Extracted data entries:

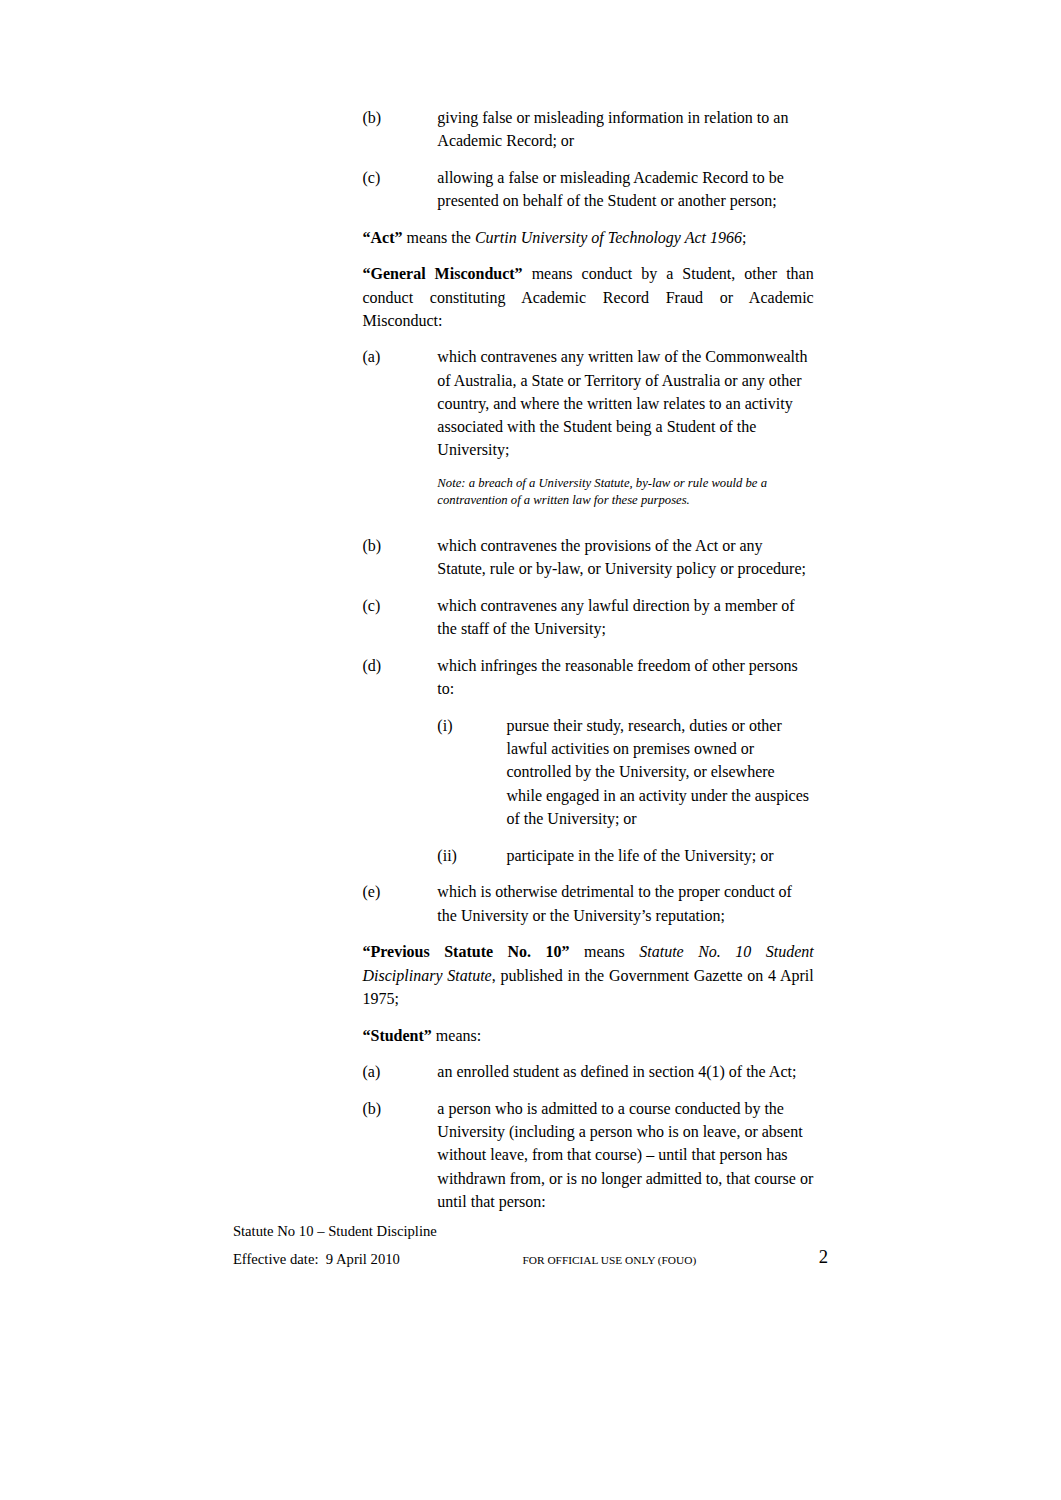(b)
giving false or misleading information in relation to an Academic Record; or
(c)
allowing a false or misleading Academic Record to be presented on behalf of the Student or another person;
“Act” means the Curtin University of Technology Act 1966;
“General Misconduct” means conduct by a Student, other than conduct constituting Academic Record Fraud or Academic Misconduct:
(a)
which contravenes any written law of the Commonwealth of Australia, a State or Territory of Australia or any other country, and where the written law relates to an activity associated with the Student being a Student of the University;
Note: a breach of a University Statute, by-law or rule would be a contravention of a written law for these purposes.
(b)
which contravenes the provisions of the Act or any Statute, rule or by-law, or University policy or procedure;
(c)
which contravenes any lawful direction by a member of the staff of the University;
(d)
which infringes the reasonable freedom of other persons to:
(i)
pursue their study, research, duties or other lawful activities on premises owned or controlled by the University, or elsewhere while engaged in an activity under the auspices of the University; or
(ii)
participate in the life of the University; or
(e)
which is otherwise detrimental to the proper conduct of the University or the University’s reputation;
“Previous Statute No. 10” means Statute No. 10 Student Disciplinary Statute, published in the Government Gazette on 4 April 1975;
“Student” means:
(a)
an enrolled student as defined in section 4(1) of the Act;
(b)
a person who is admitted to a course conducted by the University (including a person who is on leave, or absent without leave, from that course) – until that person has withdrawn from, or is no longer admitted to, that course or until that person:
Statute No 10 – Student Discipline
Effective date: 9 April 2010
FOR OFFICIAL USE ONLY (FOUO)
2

* _Task details_: Lines holding the word "April" in the entries above are the ones to pull out. Copy them all.

* _Written solution_:
“Previous Statute No. 10” means Statute No. 10 Student Disciplinary Statute, published in the Government Gazette on 4 April 1975;
Effective date: 9 April 2010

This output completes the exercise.